An LLM deciding a course's glossary is good is not the same thing as a course's glossary *being* good. So InterpScout doesn't let an agent's self-report be the last word on anything that ends up in front of a teacher or a student:

* A course can't save with a term the save tool can't locate verbatim in the source text — see [Document Workshop](/internals/document-workshop) for the full gate stack.
* A briefing can't save under roughly 800 characters, or without at least three real, verified further-reading links — see [Briefing Pipeline](/internals/briefing-pipeline).
* A briefing save is rejected outright if the row it's writing to isn't still `running` — a stale session doesn't get to overwrite a newer result.
* The production line runs a single LLM call per task — one agent session with full context — rather than a chain of smaller, stateless calls, which is what lets sourcing and reasoning stay coherent across the whole document.

When a gate rejects, that isn't treated as a failure — it's an instruction. The agent reads the specific reason and tries again inside the same session. Only a source that's genuinely unusable ends production with a clear explanation instead of a result.

The system also runs a handful of small background sweeps that repair gaps mechanically rather than requiring a person to notice them — re-segmenting sentences a course was missing, re-classifying an article whose subject field never got set, and similar cleanup. None of it is dramatic; all of it is the same instinct applied at smaller scale: don't leave a silent gap, close it with a deterministic pass.

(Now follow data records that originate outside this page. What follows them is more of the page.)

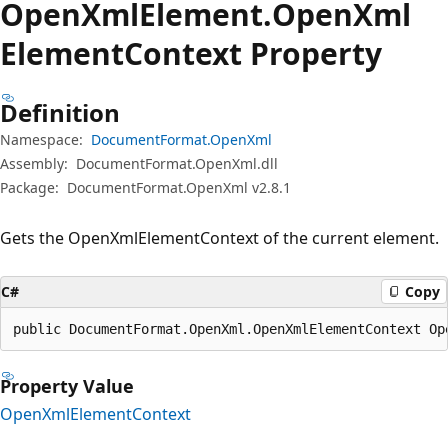
Open
Xml
Element.
Open
Xml
Element
Context Property
Definition
Namespace:
DocumentFormat.OpenXml
Assembly:
DocumentFormat.OpenXml.dll
Package:
DocumentFormat.OpenXml v2.8.1
Gets the OpenXmlElementContext of the current element.
C#
Copy
public DocumentFormat.OpenXml.OpenXmlElementContext Op
Property Value
OpenXmlElementContext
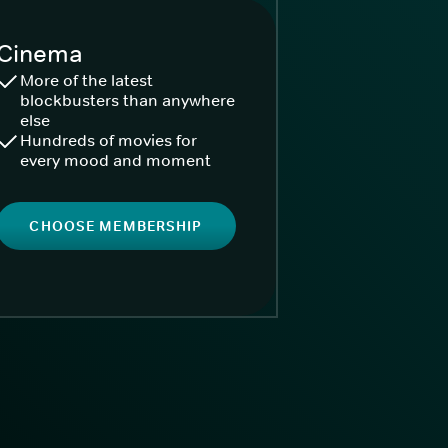
Cinema
More of the latest
blockbusters than anywhere
else
Hundreds of movies for
every mood and moment
CHOOSE MEMBERSHIP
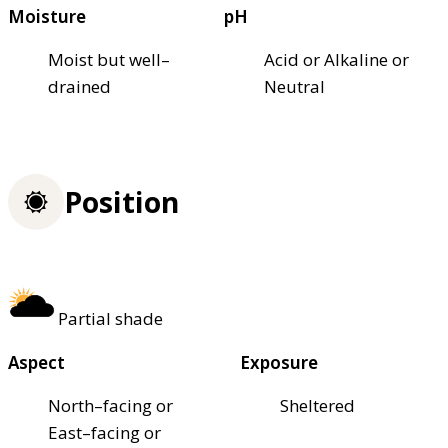
Moisture
pH
Moist but well–
Acid or Alkaline or
drained
Neutral
Position
Partial shade
Aspect
Exposure
North–facing or
Sheltered
East–facing or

## Verified against production reality

Every gate here is grounded in production reality, not theory: each targets a write path validated against real agents on real sources. The discipline is consistent — define exactly what a gate must guarantee, encode it as a deterministic check, and pin it with a test so the guarantee holds permanently.

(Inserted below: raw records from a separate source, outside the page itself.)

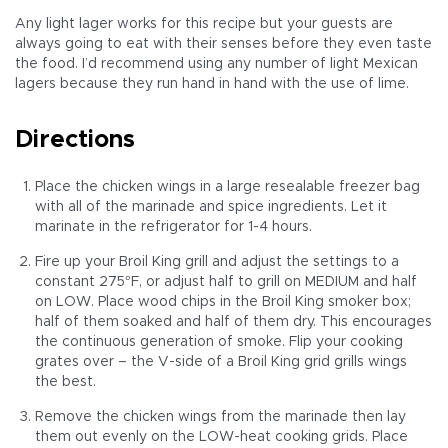
Any light lager works for this recipe but your guests are
always going to eat with their senses before they even taste
the food. I’d recommend using any number of light Mexican
lagers because they run hand in hand with the use of lime.
Directions
Place the chicken wings in a large resealable freezer bag
with all of the marinade and spice ingredients. Let it
marinate in the refrigerator for 1-4 hours.
Fire up your Broil King grill and adjust the settings to a
constant 275°F, or adjust half to grill on MEDIUM and half
on LOW. Place wood chips in the Broil King smoker box;
half of them soaked and half of them dry. This encourages
the continuous generation of smoke. Flip your cooking
grates over – the V-side of a Broil King grid grills wings
the best.
Remove the chicken wings from the marinade then lay
them out evenly on the LOW-heat cooking grids. Place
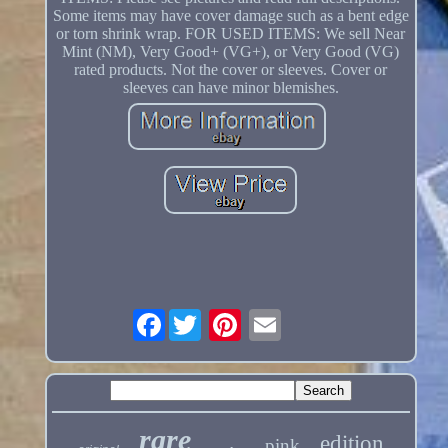
Some items may have cover damage such as a bent edge
or torn shrink wrap. FOR USED ITEMS: We sell Near
Mint (NM), Very Good+ (VG+), or Very Good (VG)
rated products. Not the cover or sleeves. Cover or
sleeves can have minor blemishes.
Facebook
rare
edition
pink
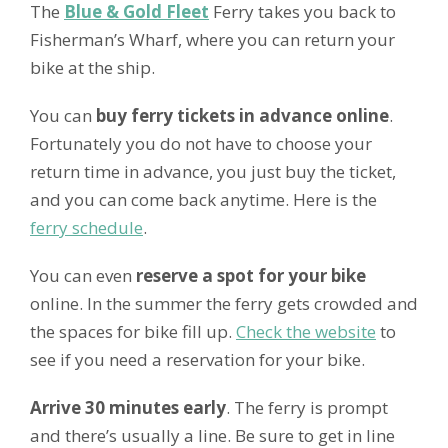
The
Blue & Gold Fleet
Ferry takes you back to
Fisherman’s Wharf, where you can return your
bike at the ship.
You can
buy ferry tickets in advance online
.
Fortunately you do not have to choose your
return time in advance, you just buy the ticket,
and you can come back anytime. Here is the
ferry schedule
.
You can even
reserve a spot for your bike
online. In the summer the ferry gets crowded and
the spaces for bike fill up.
Check the website
to
see if you need a reservation for your bike.
Arrive 30 minutes early
. The ferry is prompt
and there’s usually a line. Be sure to get in line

The same discipline governs how fixes ship. A change to the content line does not count as finished until it survives a real end-to-end run against the real model and real search, watched from dispatch to a saved, gate-passing artifact — first locally, then in production.

## Why this page exists

A system that asks to be trusted should be able to say precisely *what* stands between a model's output and a student's screen. On this platform the answer is never "a well-written prompt." It is a stack of small, deterministic checks, each independently verifiable — and that is the point.